### [Exercise directions]
All pictures are to be dropped, and everything else in the data duplicated exactly.

═════ Dataset records ═════

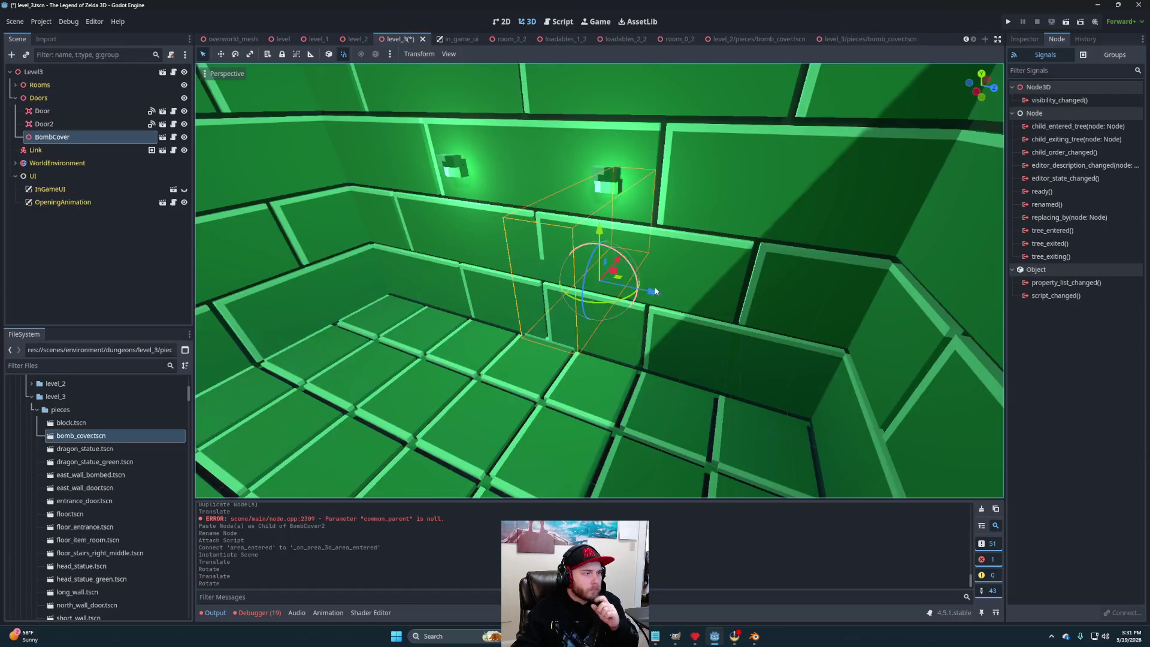
Inspect BombCover's placement in the green room's wall from several angles.
{"action": "left_click_drag", "start_coordinate": [678, 291], "coordinate": [665, 301]}
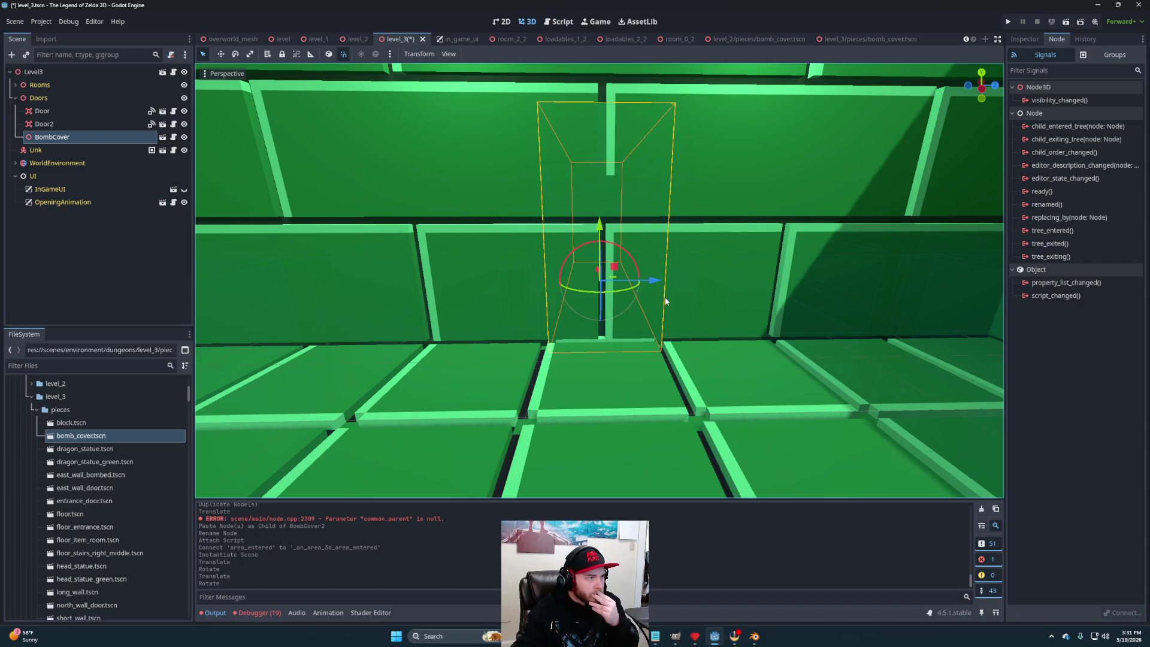
{"action": "scroll", "scroll_direction": "down", "scroll_amount": 3}
{"action": "left_click_drag", "start_coordinate": [663, 305], "coordinate": [415, 345]}
{"action": "left_click_drag", "start_coordinate": [393, 347], "coordinate": [624, 341]}
{"action": "scroll", "scroll_direction": "up", "scroll_amount": 3}
{"action": "scroll", "scroll_direction": "down", "scroll_amount": 3}
{"action": "scroll", "scroll_direction": "up", "scroll_amount": 3}
{"action": "scroll", "scroll_direction": "down", "scroll_amount": 3}
{"action": "left_click_drag", "start_coordinate": [693, 380], "coordinate": [426, 372]}
{"action": "scroll", "scroll_direction": "up", "scroll_amount": 3}
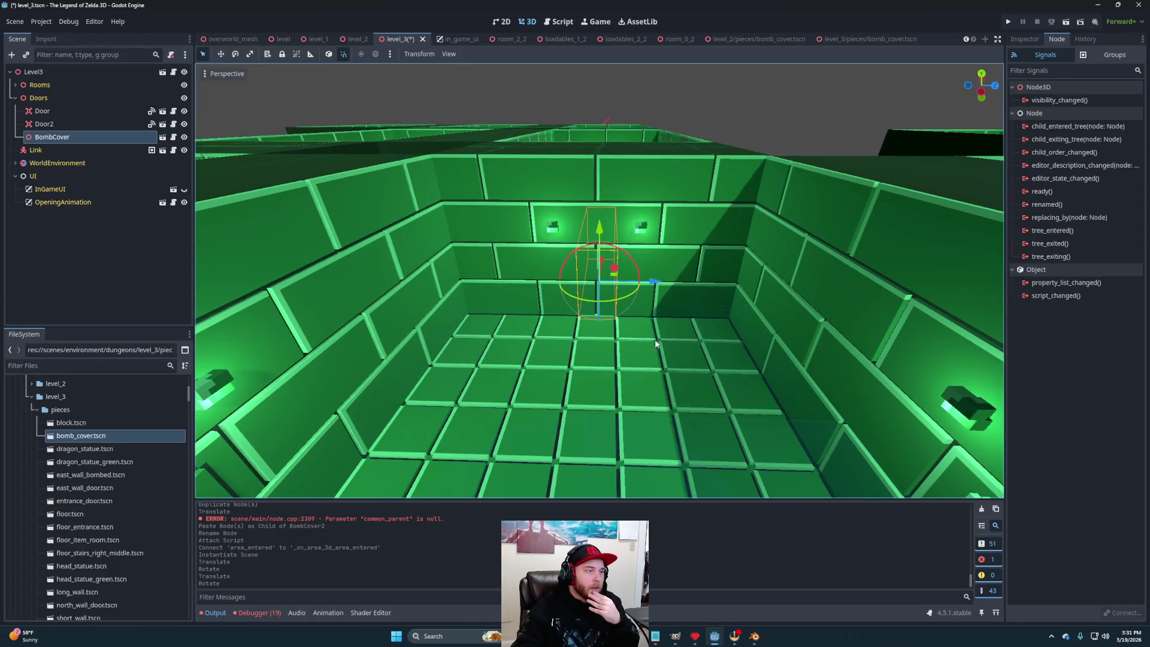
{"action": "left_click_drag", "start_coordinate": [655, 343], "coordinate": [648, 351]}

═════

### [Response for this exercise]
Inspect BombCover's placement in the green room's wall from several angles.
{"action": "left_click_drag", "start_coordinate": [678, 291], "coordinate": [665, 301]}
{"action": "scroll", "scroll_direction": "down", "scroll_amount": 3}
{"action": "left_click_drag", "start_coordinate": [663, 305], "coordinate": [415, 345]}
{"action": "left_click_drag", "start_coordinate": [393, 347], "coordinate": [624, 341]}
{"action": "scroll", "scroll_direction": "up", "scroll_amount": 3}
{"action": "scroll", "scroll_direction": "down", "scroll_amount": 3}
{"action": "scroll", "scroll_direction": "up", "scroll_amount": 3}
{"action": "scroll", "scroll_direction": "down", "scroll_amount": 3}
{"action": "left_click_drag", "start_coordinate": [693, 380], "coordinate": [426, 372]}
{"action": "scroll", "scroll_direction": "up", "scroll_amount": 3}
{"action": "left_click_drag", "start_coordinate": [655, 343], "coordinate": [648, 351]}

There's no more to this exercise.